Regarding Miles, he said: "In relation to the Ambassador, I have serious ... suspicions that this situation that happened in Tbilisi is an exact repetition of the events in Yugoslavia. Someone had a plan." This refers to the fact that Miles had been in Belgrade at the time of the overthrow of Milosevic. Opposition leader Mikhail Saakashvili has already said that he went to Belgrade earlier this year to study the events there three years ago and wanted to repeat them in Georgia.

Shevardnadze criticized the storming of the Parliament as wrong. He said he decided to resign, to avoid bloodshed. "Everything was ready—the army, the internal troops, the police—but I looked at the huge crowd," he said. "I saw in their faces it would be impossible to calm them, that they were not afraid of anything, and I knew there would be bloodshed. That morning I told my colleagues the only way out was my resignation."

Shevardnadze recalled his role as Soviet Foreign Minister, in rescuing the world from the Cold War. "If the Cold War had not stopped there would have been a Third World War," he said. "We rescued the world. I'm not saying that I did it alone but I played one of the most important roles. There were 40,000 Soviet tanks in Europe and hundreds of thousands of guns. Within 24 hours they could have been on the Atlantic coast [of France] but we didn't do that, even when the hotheads wanted to use force in Berlin and crush Solidarity in Poland," he said.

Ukrainian Opposition Figures Cite Georgia Model

Ukrainian opposition leaders Victor Yushchenko, Alexander Moroz, and Pyotr Symonenko have issued a warning to President Kuchma, European press reported Nov. 26. He was told to heed the lessons of Georgia. Moroz said he did not exclude that a similar scenario could unfold in Ukraine during next year's Presidential elections. They say Kuchma cannot qualify as a candidate again.
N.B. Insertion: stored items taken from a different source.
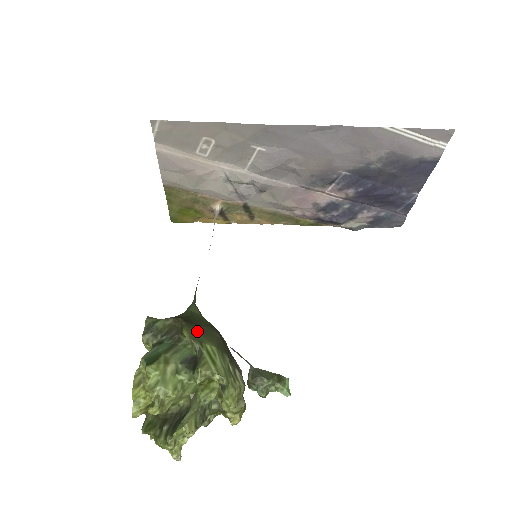
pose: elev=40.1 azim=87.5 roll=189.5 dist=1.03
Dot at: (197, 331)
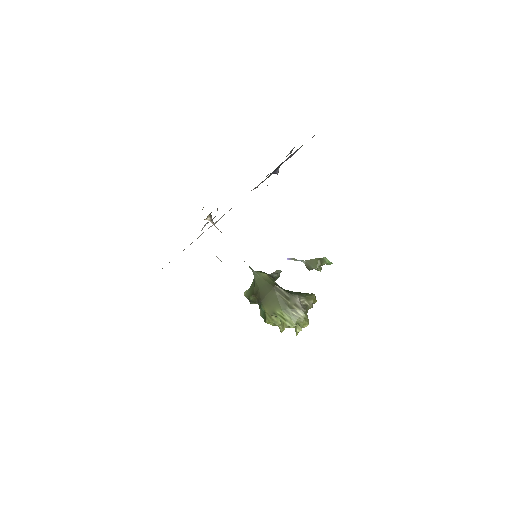
Dot at: (268, 304)
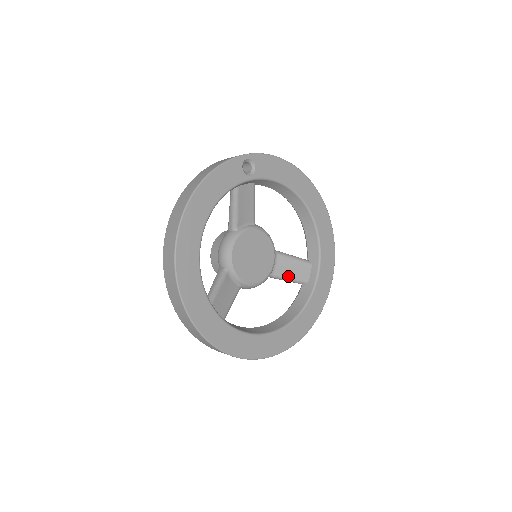
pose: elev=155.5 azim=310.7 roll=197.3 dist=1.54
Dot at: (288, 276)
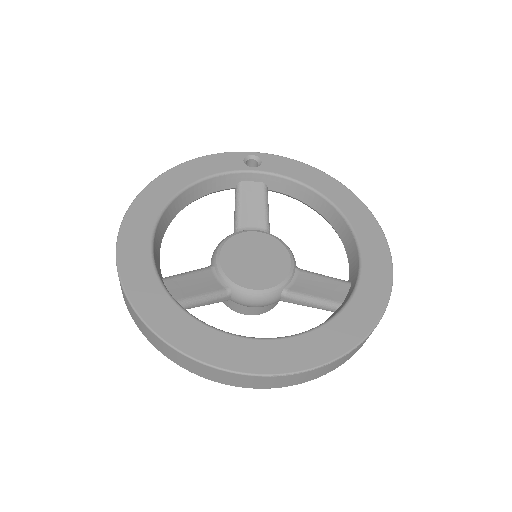
Dot at: (310, 295)
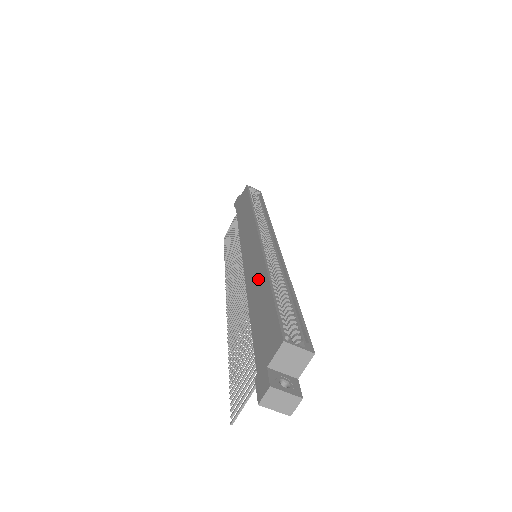
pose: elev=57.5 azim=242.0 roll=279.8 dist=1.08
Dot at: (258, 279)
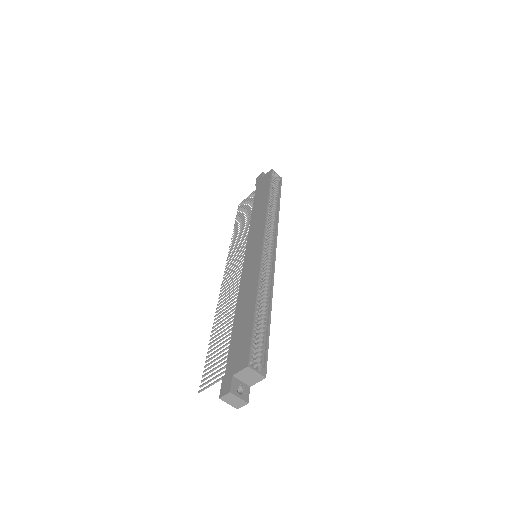
Dot at: (249, 291)
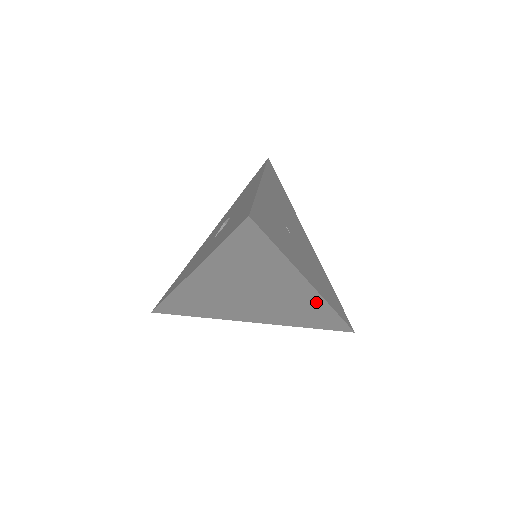
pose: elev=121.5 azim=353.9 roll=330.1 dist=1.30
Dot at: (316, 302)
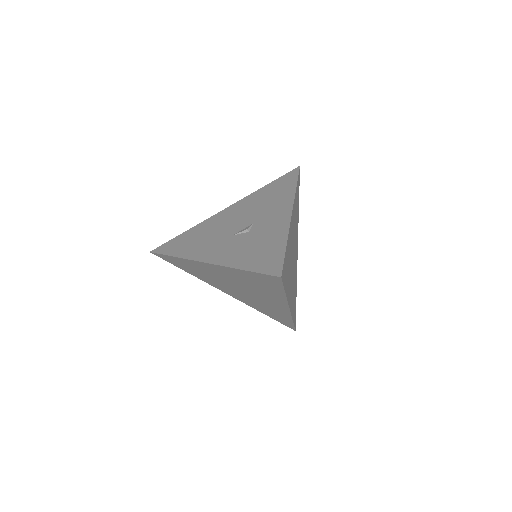
Dot at: (284, 313)
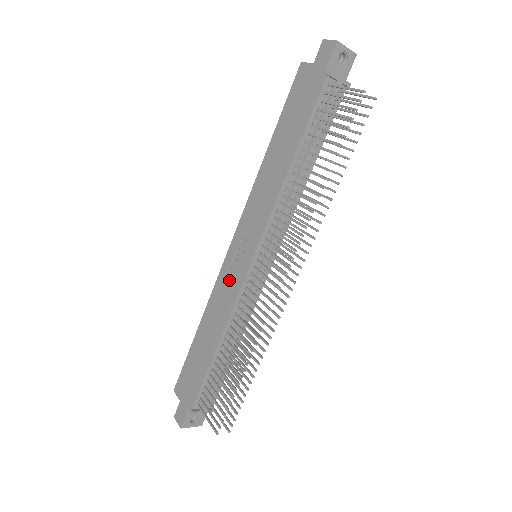
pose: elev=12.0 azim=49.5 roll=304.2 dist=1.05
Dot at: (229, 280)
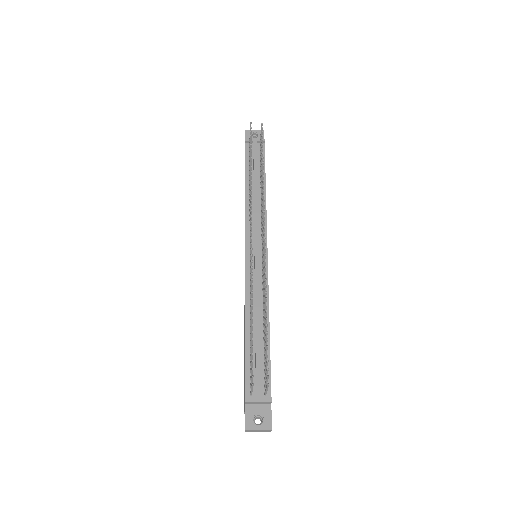
Dot at: occluded
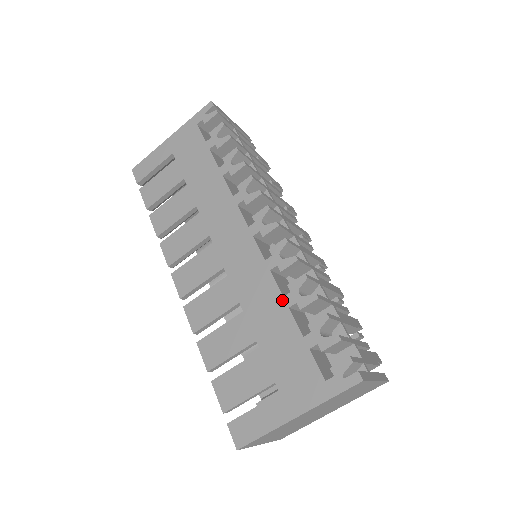
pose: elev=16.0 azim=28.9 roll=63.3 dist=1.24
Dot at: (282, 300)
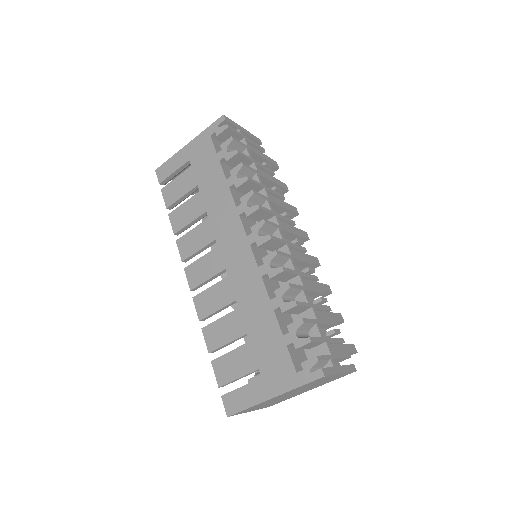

Caucasus Spiritual Leaders Meet Russian Church Patriarch

Armenian Catholicos Garegin II, Patriarch-Catholicos of Georgia Ilya II, and spiritual leader of the Muslims of the Caucasus Sheikh-ul-islam Allahshukur Pasha-Zade held talks in Moscow with Patriarch Aleksi II of the Russian Orthodox Church, to seek ways of stabilizing the Caucasus, especially Georgia. A document was to be issued, Itar-TASS reported on Nov. 26.